• REQUIRED WORK
Below are records; report how many of their lines contain the word "Amerikan", giving only the number.

• RECORDS
--------------------------------

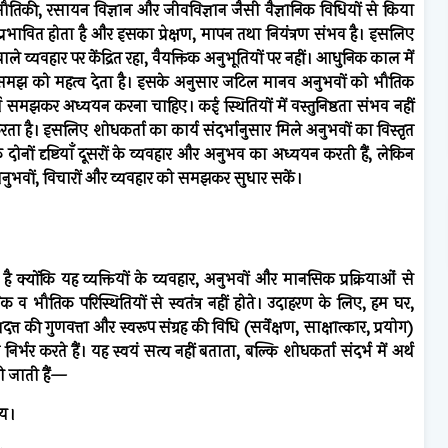
भौतिकी, रसायन विज्ञान और जीवविज्ञान जैसी वैज्ञानिक विधियों से किया
प्रभावित होता है और इसका प्रेक्षण, मापन तथा नियंत्रण संभव है। इसलिए
वाले व्यवहार पर केंद्रित रहा, वैयक्तिक अनुभूतियों पर नहीं। आधुनिक काल में
ाय समझ को महत्व देता है। इसके अनुसार जटिल मानव अनुभवों को भौतिक
र्थ समझकर अध्ययन करना चाहिए। कई स्थितियों में वस्तुनिष्ठता संभव नहीं
करता है। इसलिए शोधकर्ता का कार्य संदर्भानुसार मिले अनुभवों का विस्तृत
दोनों दृष्टियाँ दूसरों के व्यवहार और अनुभव का अध्ययन करती हैं, लेकिन
 अनुभवों, विचारों और व्यवहार को समझकर सुधार सकें।
ा है क्योंकि यह व्यक्तियों के व्यवहार, अनुभवों और मानसिक प्रक्रियाओं से
िक व भौतिक परिस्थितियों से स्वतंत्र नहीं होते। उदाहरण के लिए, हम घर,
त्त की गुणवत्ता और स्वरूप संग्रह की विधि (सर्वेक्षण, साक्षात्कार, प्रयोग)
िर्भर करते हैं। यह स्वयं सत्य नहीं बताता, बल्कि शोधकर्ता संदर्भ में अर्थ
ली जाती हैं—
आय।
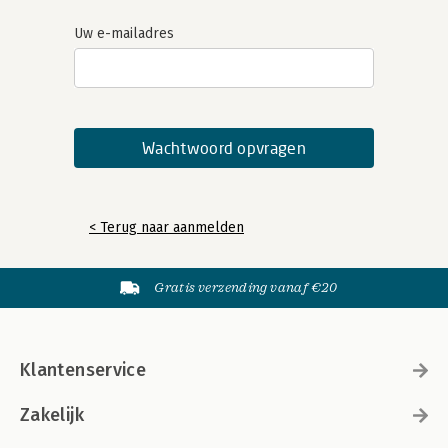
Uw e-mailadres
< Terug naar aanmelden
Gratis verzending vanaf €20
Klantenservice
Zakelijk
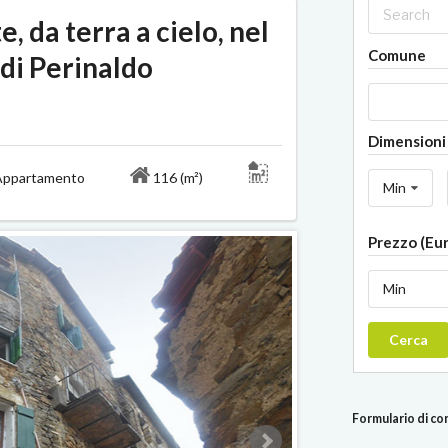
, da terra a cielo, nel
Comune
di Perinaldo
Dimensioni 
ppartamento
116 (m²)
Min
Prezzo (Eu
Min
Cerca
Formulario di c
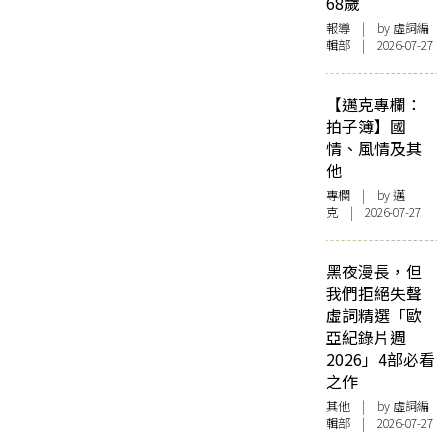
68歲
報導
| by 虛詞編
輯部 | 2026-07-27
【邁克專欄：
拍子簿】國
情、風情及其
他
專欄
| by
邁
克
| 2026-07-27
黑夜漫長，但
我們拒絕失聲
虛詞精選「歐
亞紀錄片週
2026」4部必看
之作
其他
| by 虛詞編
輯部 | 2026-07-27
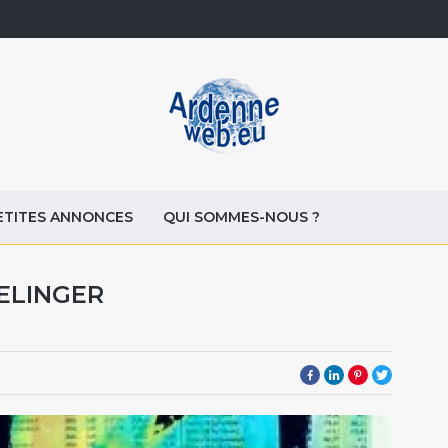
ETITES ANNONCES
QUI SOMMES-NOUS ?
SELINGER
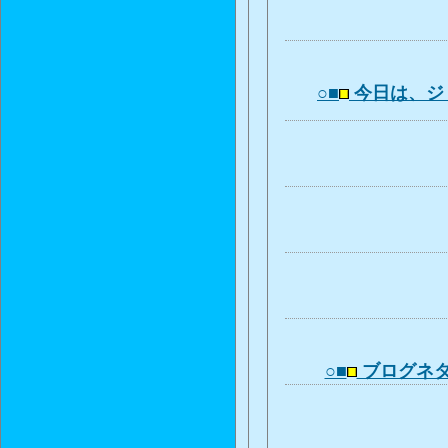
○■
今日は、ジ
○■
ブログネタ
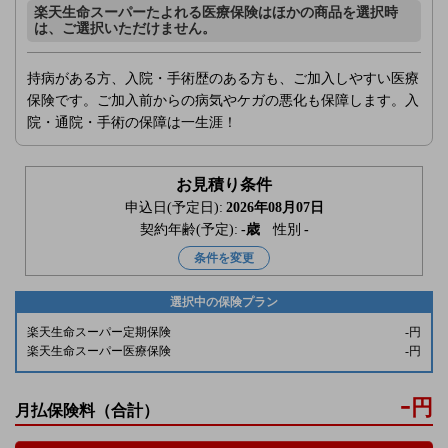
楽天生命スーパーたよれる医療保険はほかの商品を選択時
は、ご選択いただけません。
持病がある方、入院・手術歴のある方も、ご加入しやすい医療
保険です。ご加入前からの病気やケガの悪化も保障します。入
院・通院・手術の保障は一生涯！
お見積り条件
申込日(予定日):
2026年08月07日
契約年齢(予定):
-
歳
性別
-
条件を変更
選択中の保険プラン
楽天生命スーパー定期保険
-
円
楽天生命スーパー医療保険
-
円
-
円
月払保険料
（合計）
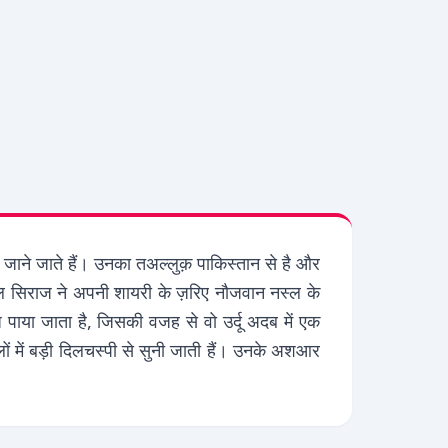
 जाने जाते हैं। उनका तअल्लुक़ पाकिस्तान से है और
जमल सिराज ने अपनी शायरी के ज़रिए नौजवान नस्ल के
या जाता है, जिसकी वजह से वो उर्दू अदब में एक
ं में बड़ी दिलचस्पी से सुनी जाती हैं। उनके अशआर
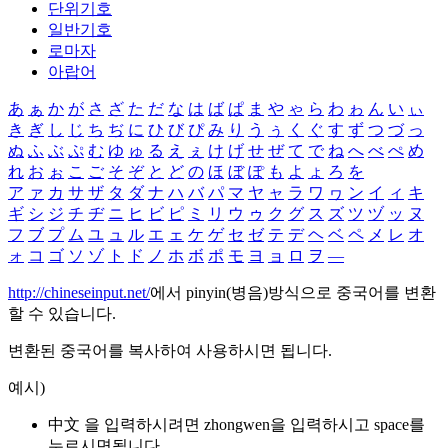
단위기호
일반기호
로마자
아랍어
あ
ぁ
か
が
さ
ざ
た
だ
な
は
ば
ぱ
ま
や
ゃ
ら
わ
ゎ
ん
い
ぃ
き
ぎ
し
じ
ち
ぢ
に
ひ
び
ぴ
み
り
う
ぅ
く
ぐ
す
ず
つ
づ
っ
ぬ
ふ
ぶ
ぷ
む
ゆ
ゅ
る
え
ぇ
け
げ
せ
ぜ
て
で
ね
へ
べ
ぺ
め
れ
お
ぉ
こ
ご
そ
ぞ
と
ど
の
ほ
ぼ
ぽ
も
よ
ょ
ろ
を
ア
ァ
カ
サ
ザ
タ
ダ
ナ
ハ
バ
パ
マ
ヤ
ャ
ラ
ワ
ヮ
ン
イ
ィ
キ
ギ
シ
ジ
チ
ヂ
ニ
ヒ
ビ
ピ
ミ
リ
ウ
ゥ
ク
グ
ス
ズ
ツ
ヅ
ッ
ヌ
フ
ブ
プ
ム
ユ
ュ
ル
エ
ェ
ケ
ゲ
セ
ゼ
テ
デ
ヘ
ベ
ペ
メ
レ
オ
ォ
コ
ゴ
ソ
ゾ
ト
ド
ノ
ホ
ボ
ポ
モ
ヨ
ョ
ロ
ヲ
―
http://chineseinput.net/
에서 pinyin(병음)방식으로 중국어를 변환
할 수 있습니다.
변환된 중국어를 복사하여 사용하시면 됩니다.
예시)
中文 을 입력하시려면
zhongwen
을 입력하시고 space를
누르시면됩니다.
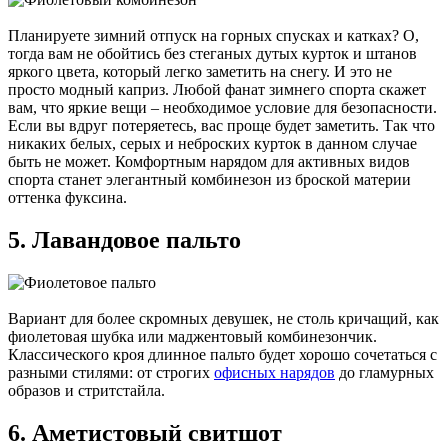
Планируете зимний отпуск на горных спусках и катках? О,
тогда вам не обойтись без стеганых дутых курток и штанов
яркого цвета, который легко заметить на снегу. И это не
просто модный каприз. Любой фанат зимнего спорта скажет
вам, что яркие вещи – необходимое условие для безопасности.
Если вы вдруг потеряетесь, вас проще будет заметить. Так что
никаких белых, серых и неброских курток в данном случае
быть не может. Комфортным нарядом для активных видов
спорта станет элегантный комбинезон из броской материи
оттенка фуксина.
5. Лавандовое пальто
Вариант для более скромных девушек, не столь кричащий, как
фиолетовая шубка или маджентовый комбинезончик.
Классического кроя длинное пальто будет хорошо сочетаться с
разными стилями: от строгих
офисных нарядов
до гламурных
образов и стритстайла.
6. Аметистовый свитшот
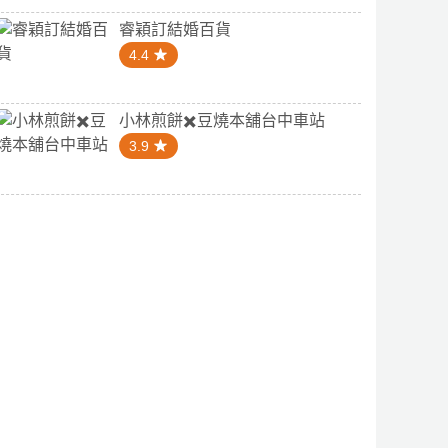
睿穎訂結婚百貨
4.4
小林煎餅✖️豆燒本舖台中車站
3.9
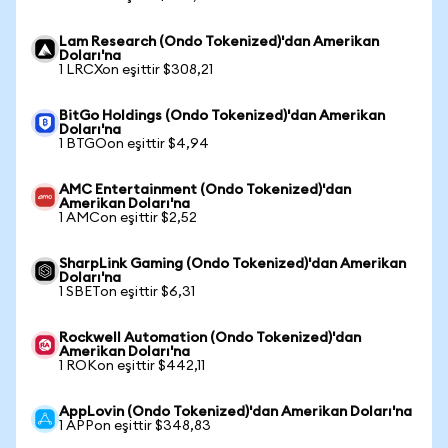
Lam Research (Ondo Tokenized)'dan Amerikan
Doları'na
1 LRCXon eşittir $308,21
BitGo Holdings (Ondo Tokenized)'dan Amerikan
Doları'na
1 BTGOon eşittir $4,94
AMC Entertainment (Ondo Tokenized)'dan
Amerikan Doları'na
1 AMCon eşittir $2,52
SharpLink Gaming (Ondo Tokenized)'dan Amerikan
Doları'na
1 SBETon eşittir $6,31
Rockwell Automation (Ondo Tokenized)'dan
Amerikan Doları'na
1 ROKon eşittir $442,11
AppLovin (Ondo Tokenized)'dan Amerikan Doları'na
1 APPon eşittir $348,83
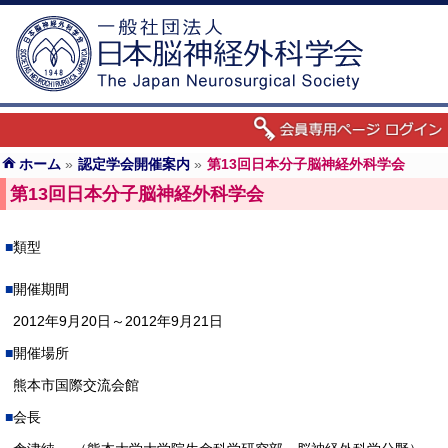
ホーム
»
認定学会開催案内
»
第13回日本分子脳神経外科学会
第13回日本分子脳神経外科学会
類型
開催期間
2012年9月20日～2012年9月21日
開催場所
熊本市国際交流会館
会長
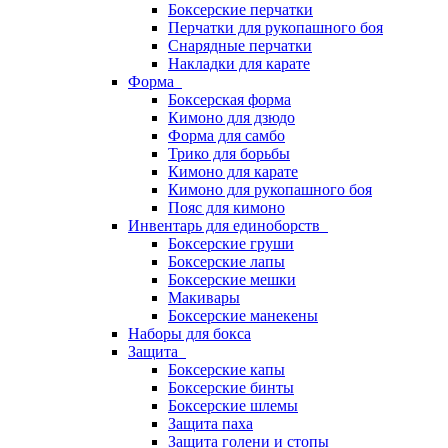
Боксерские перчатки
Перчатки для рукопашного боя
Снарядные перчатки
Накладки для карате
Форма
Боксерская форма
Кимоно для дзюдо
Форма для самбо
Трико для борьбы
Кимоно для карате
Кимоно для рукопашного боя
Пояс для кимоно
Инвентарь для единоборств
Боксерские груши
Боксерские лапы
Боксерские мешки
Макивары
Боксерские манекены
Наборы для бокса
Защита
Боксерские капы
Боксерские бинты
Боксерские шлемы
Защита паха
Защита голени и стопы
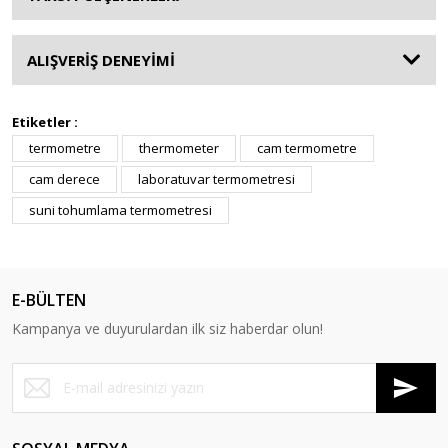
ALIŞVERİŞ DENEYİMİ
Etiketler :
termometre
thermometer
cam termometre
cam derece
laboratuvar termometresi
suni tohumlama termometresi
E-BÜLTEN
Kampanya ve duyurulardan ilk siz haberdar olun!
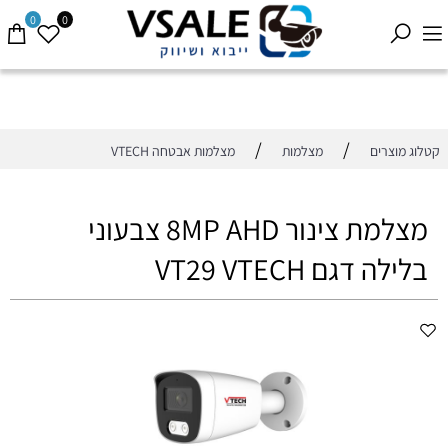
0
0
/
/
קטלוג מוצרים
מצלמות
מצלמות אבטחה VTECH
מצלמת צינור 8MP AHD צבעוני
בלילה דגם VT29 VTECH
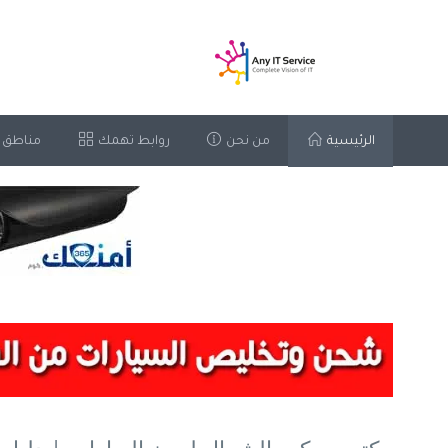
الرئيسية
من نحن
روابط تهمك
مناطق 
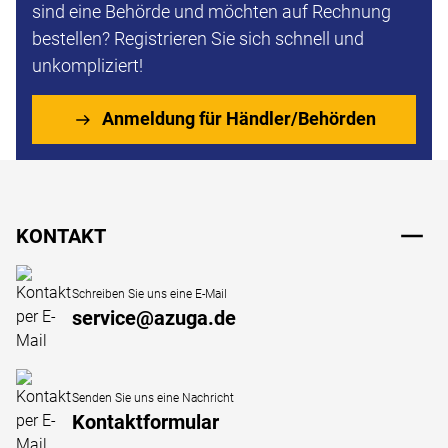
sind eine Behörde und möchten auf Rechnung
bestellen? Registrieren Sie sich schnell und
unkompliziert!
Anmeldung für Händler/Behörden
Fußzeile
KONTAKT
Schreiben Sie uns eine E-Mail
service@azuga.de
Senden Sie uns eine Nachricht
Kontaktformular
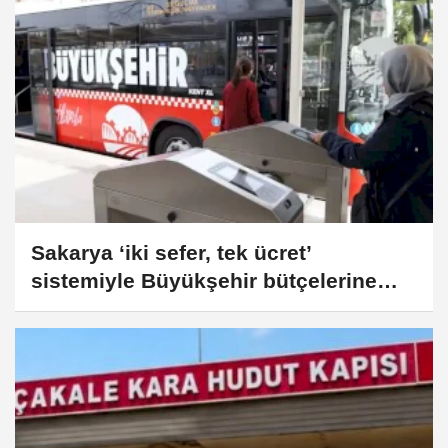
Sakarya ‘iki sefer, tek ücret’
sistemiyle Büyükşehir bütçelerine
katkı sundu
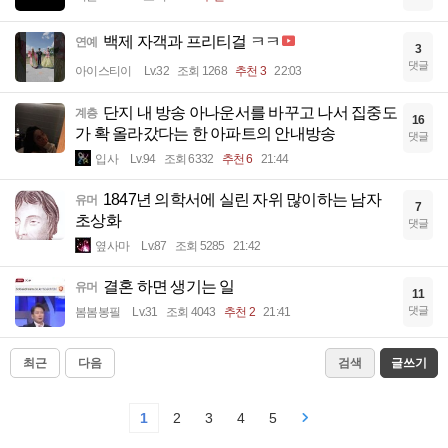
백제 자객과 프리티걸 ㅋㅋ
연예
3
댓글
아이스티이
Lv.32
조회 1268
추천 3
22:03
단지 내 방송 아나운서를 바꾸고 나서 집중도
계층
16
가 확 올라갔다는 한 아파트의 안내방송
댓글
입사
Lv.94
조회 6332
추천 6
21:44
1847년 의학서에 실린 자위 많이하는 남자
유머
7
초상화
댓글
옆사마
Lv.87
조회 5285
21:42
결혼 하면 생기는 일
유머
11
댓글
봄봄봉필
Lv.31
조회 4043
추천 2
21:41
최근
다음
검색
글쓰기
1
2
3
4
5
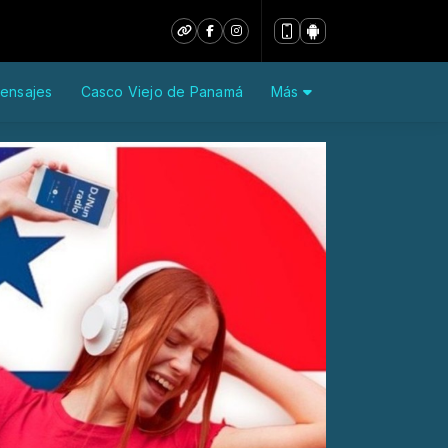
ensajes
Casco Viejo de Panamá
Más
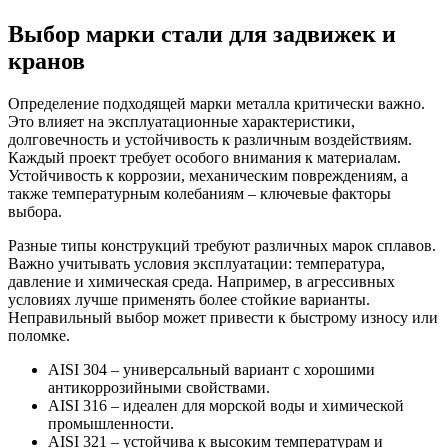
Выбор марки стали для задвижек и
кранов
Определение подходящей марки металла критически важно.
Это влияет на эксплуатационные характеристики,
долговечность и устойчивость к различным воздействиям.
Каждый проект требует особого внимания к материалам.
Устойчивость к коррозии, механическим повреждениям, а
также температурным колебаниям – ключевые факторы
выбора.
Разные типы конструкций требуют различных марок сплавов.
Важно учитывать условия эксплуатации: температура,
давление и химическая среда. Например, в агрессивных
условиях лучше применять более стойкие варианты.
Неправильный выбор может привести к быстрому износу или
поломке.
AISI 304 – универсальный вариант с хорошими
антикоррозийными свойствами.
AISI 316 – идеален для морской воды и химической
промышленности.
AISI 321 – устойчива к высоким температурам и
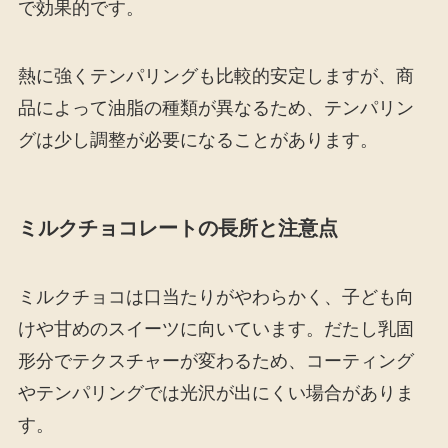
で効果的です。
熱に強くテンパリングも比較的安定しますが、商
品によって油脂の種類が異なるため、テンパリン
グは少し調整が必要になることがあります。
ミルクチョコレートの長所と注意点
ミルクチョコは口当たりがやわらかく、子ども向
けや甘めのスイーツに向いています。だたし乳固
形分でテクスチャーが変わるため、コーティング
やテンパリングでは光沢が出にくい場合がありま
す。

--------------------------------

• COMPLETED TASK
6